You can’t deploy with eight guns and a series of hats; You have to either procure on-site or are restricted to just one hat and weapon and that each weapon only has limited uses or ammo. Considering that, especially at the start of the game, you’re going in blind beyond your objective (Rescue X, Steal X, Deliver X, Kill X, Capture X) and a vague difficulty rating, it makes everything feel dynamic and essential. Why would you take a baguette or banana from the floor as a weapon or a hat? It’s because you need to have something more than just the power to (potentially) knock people out by jumping on their head and (potentially) snap people’s necks or parachute-capture them while they’re down.

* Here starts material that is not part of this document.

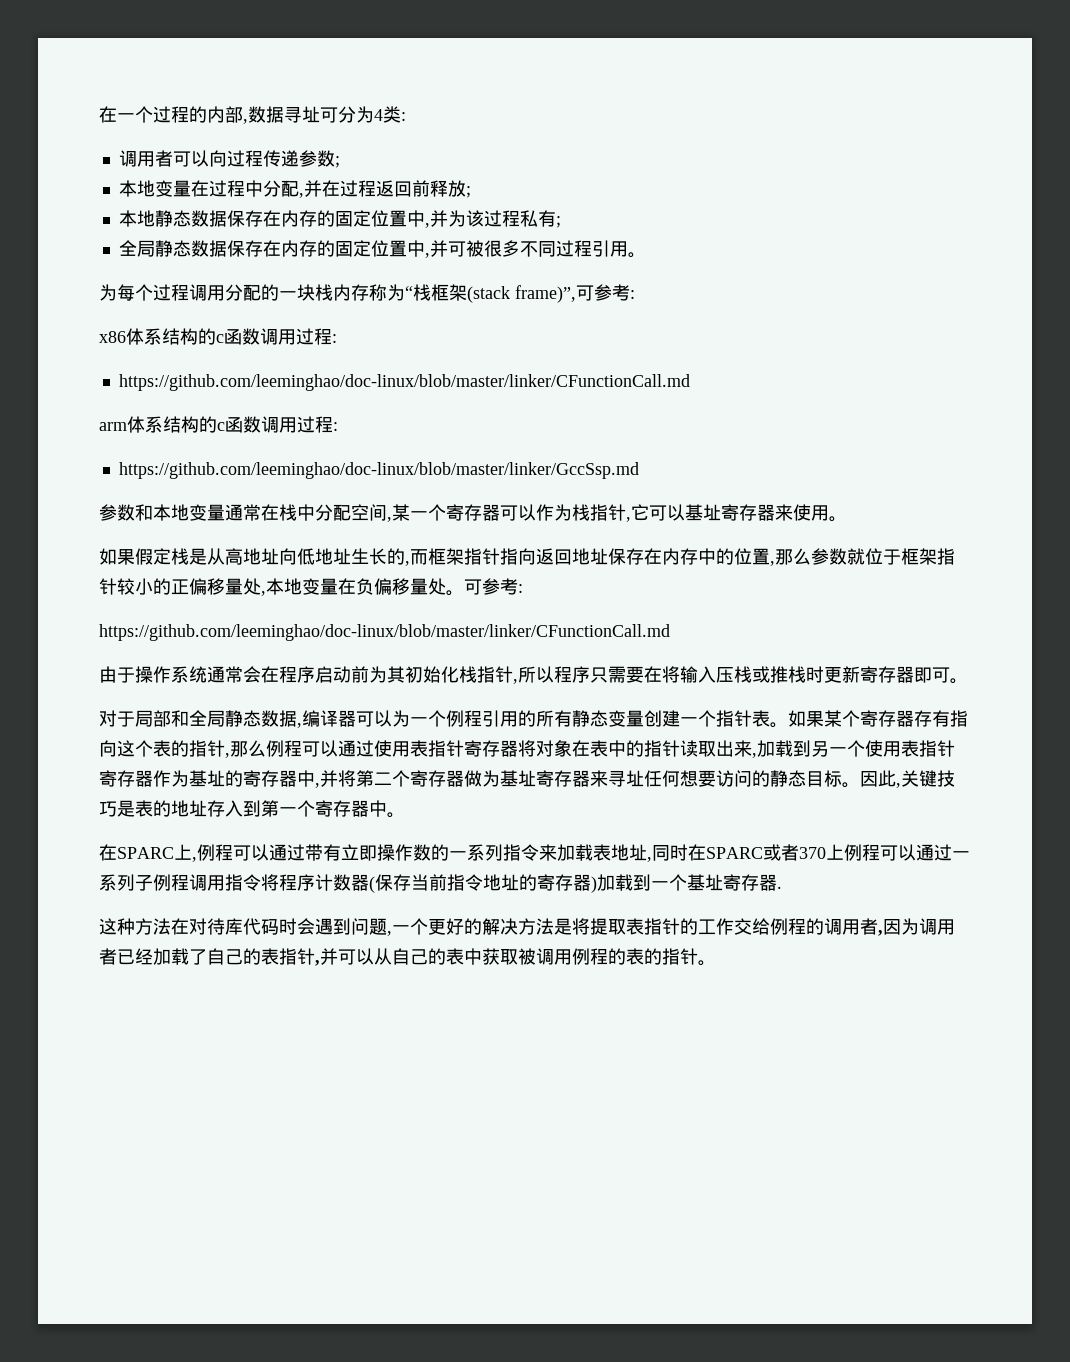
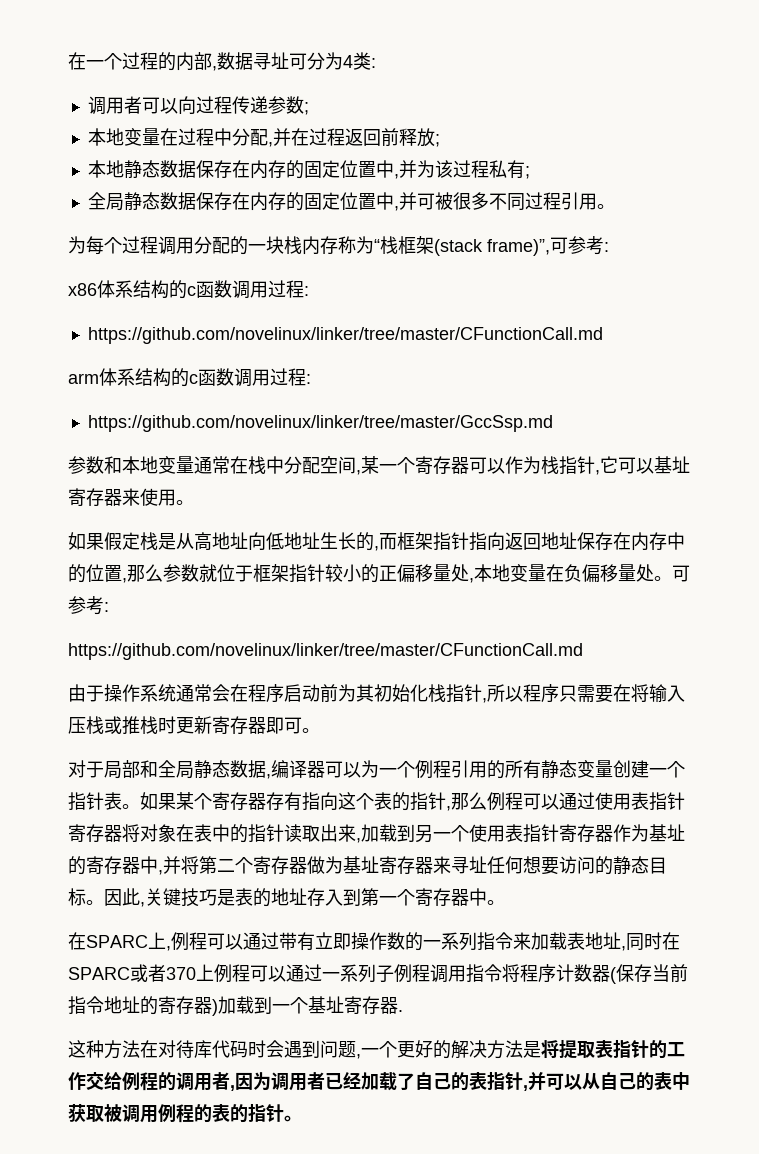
[118,374,690,391] https://github.com/leeminghao/doc-linux/blob/master/linker/CFunctionCall.md -> [87,327,603,344] https://github.com/novelinux/linker/tree/master/CFunctionCall.md
[118,462,639,479] https://github.com/leeminghao/doc-linux/blob/master/linker/GccSsp.md -> [87,415,553,432] https://github.com/novelinux/linker/tree/master/GccSsp.md
[99,624,670,641] https://github.com/leeminghao/doc-linux/blob/master/linker/CFunctionCall.md -> [68,643,583,660] https://github.com/novelinux/linker/tree/master/CFunctionCall.md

Anyway, I’m in danger of chatting about Mr Sun’s Hatbox forever, but there are a few more things that I want to squeeze in here before I wrap up this article. 1) If you take a picture with a camera item in the game it puts a little picture in a folder on your computer desktop, that’s so cool. 2) At one point I attached a parachute to a frog, then the frog swallowed me, and that counted as me exiting the mission as a success. 3) Getting double the goodies later because you parachuted the chest out rather than opening it up there and then is a great idea. 4) The necromancy quirk (where you turn into a skeleton instead of dying) is amazing.
The biggest negatives here are actually conflations of how the game is powered: Sometimes you will simply die because there are too many hats, trapping you infinitely in a space, and sometimes an idiot minion will shoot toward you triggering a cascade of exploding barrels that will annihilate everything… ever. As such, maybe its biggest issue is scale.
Mr Sun’s Hatbox works great with its smaller, contained levels, and when your base staffing is kept slim. However, as your base gets bigger the options to filter your staff, assign minions to ‘deployment teams’ and maybe assign markers to them (beyond renaming) means that you need to make a choice between overthinking your actions in the base, or just using the (handy) optimise function to assign tasks to your staff, but then contradict that as you weaken the facilities by plucking out workers to send on missions. It’s a small issue, but the absence of a simple ‘do not assign to other roles’ option is felt, especially with larger bases.
Mr Sun’s Hatbox is a phenomenal game that fans of the stealth and roguelike genres will adore. It’s available now on PC & Mac via Steam.